Polo se précipita pour informer son maître, le gouverneur Kola II, à propos de la situation critique qui prévalait. Il rencontra celui-ci dans ses appartements privés. Le dirigeant d'Okundé était assis derrière son mobilier de bureau en bambou et lisait ses notes.
"Pardonnez-moi, Votre Excellence ! Nous faisons face à une catastrophe et je viens vous en donner les premiers détails. La mission d'espionnage s'est soldée par un échec. Un des émissaires n'est pas revenu de la montagne interdite et il s'agit du jeunot. Par les sanglots à n'en plus finir de son compagnon, le bûcheron, qui est dans un état de choc et donc incapable de parler, j'ai déduit que le jeune combattant est décédé, probablement tué par le nouveau monstre. Quoi qu'il en soit, le malheur nous a frappés." Polo partagea la mauvaise nouvelle avec le commandant en chef de la région.
"Bon sang ! Comment cela a-t-il pu arriver ?" réagit Kola 2 en grondant.
"Emmenez-moi ce bûcheron sans tarder!" ordonna-t-il à son homme de main.

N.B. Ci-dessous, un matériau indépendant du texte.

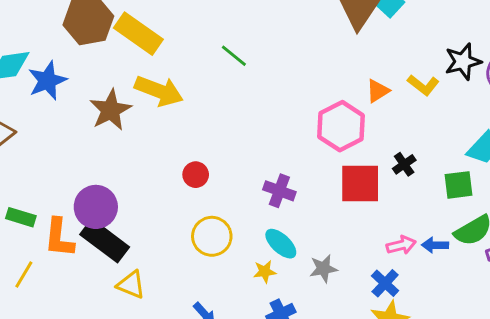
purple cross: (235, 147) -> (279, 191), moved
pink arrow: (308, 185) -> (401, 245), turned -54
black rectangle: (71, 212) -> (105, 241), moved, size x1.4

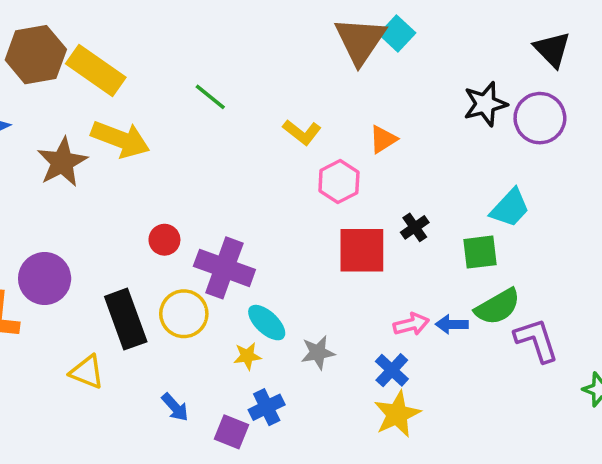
yellow L-shape: (423, 85) -> (302, 132), moved
pink hexagon: (341, 126) -> (339, 182), size x0.7
purple cross: (279, 191) -> (224, 268), moved, size x1.5
black rectangle: (105, 241) -> (126, 319), moved, turned 33

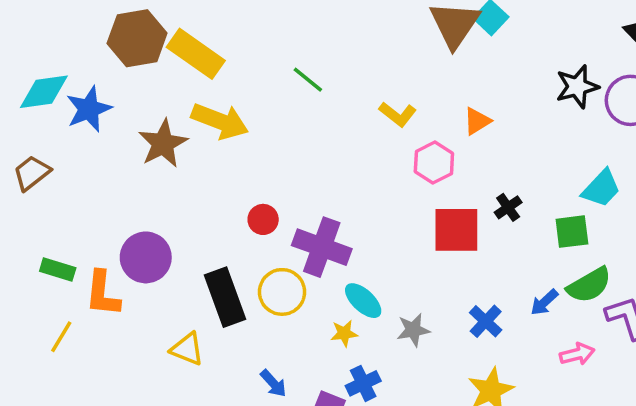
pink arrow: (411, 324) -> (577, 354), moved
blue arrow: (452, 324) -> (544, 302), turned -44
blue cross: (392, 370) -> (486, 321), moved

Polo fut désemparé, sachant à quel point son maître pouvait être impitoyable lorsqu'il était courroucé. L'aide de camp instruisit aussitôt les deux gardes impériaux qu'il avait chargés d'accompagner Babida dans sa tente, d'aller le chercher et de l'emmener dans le bureau du gouverneur.
Les sentinelles se hâtèrent vers le logis de l'élagueur. Il était profondément endormi et ne détecta pas la présence des visiteurs. Ces derniers le regardèrent et se sentirent mal d'avoir à déranger le sommeil d'un récipiendaire de la plus haute médaille d'honneur et de mérite.
Cependant, ils avaient reçu un ordre de la plus puissante autorité de la région et ne pouvaient pas se défausser au risque de payer le prix de la violation de leur serment de servir fidèlement l'empereur ainsi que ses délégués dûment nommés.
"Camarade, nous te prions de te lever," chuchota un des gardes impériaux à l'oreille de l'élagueur tout en secouant légèrement son épaule.
Babida ouvrit lentement les yeux et fut hagard en voyant les sentinelles. Il s'était à peine rétabli de son traumatisme relatif à la mort du jeune Bodo.
"Son Excellence te demande dans ses quartiers. Viens avec nous s'il te plaît !" lui dit le garde impérial.
Babida se mit sur ses jambes et suivit son escorte. Seulement, dans une forme piteuse, il oublia sa hache dans la tente. Il avait l'esprit brouillé et était sale et barbu.
Les troupes et les résidents de la zone jasèrent alors que les sentinelles et le bûcheron traversaient le jardin d'Okundé et se dirigeaient vers le quartier général du gouverneur.
Ils entrèrent dans le hall des locaux administratifs puis montèrent dans l'espace privé de Kola II. Ce dernier était debout et avait le dos tourné à la porte. Il s'extasiait devant le portrait de l'empereur Batang V.
Ses mains étaient croisées et pendaient juste au-dessus de son postérieur.
Son aide de camp Polo était positionné à sa gauche et avait vue sur tout l'appartement.
"Votre Excellence, le bûcheron est là." L'assistant attira l'attention de son maître sur le visiteur.
Kola 2 interrompit la contemplation de la peinture de Sa Majesté. Il se retourna et avait l'air serein. Il semblait avoir digéré sa colère.
"Camarade, il m'a été relaté les premiers échos de votre mission à la montagne interdite. Il paraît que les choses ont tourné au vinaigre et j'aimerais en savoir davantage," déclara-t-il à Babida.
L'élagueur garda le silence pendant quelques secondes. Sa tête était piquée vers le sol et ses yeux étaient somnolents. Il se mit à bégayer et ses mots étaient inaudibles.
"Votre Ex…Nous….taqués...le….treee," répondit-il au gouverneur.
Kola 2 fut embarrassé par la locution inarticulée du bûcheron et le sermonna.
"Vas-tu enfin t'exprimer convenablement pour l'amour de nos ancêtres ?" cria le commandant en chef sur Babida qui resta malgré tout enfermé dans sa bulle.
Le coup d'éclat de l'autorité impériale ne produisit aucun effet sur l'élagueur. Vexé par l'attitude inchangée de son élément, Kola 2 se sentit forcé de prendre une mesure draconienne contre lui.
"Gardes, arrêtez cet homme et jetez-le au cachot pour quelque temps ! Vivement qu'il y recouvre ses sens !" ordonna-t-il.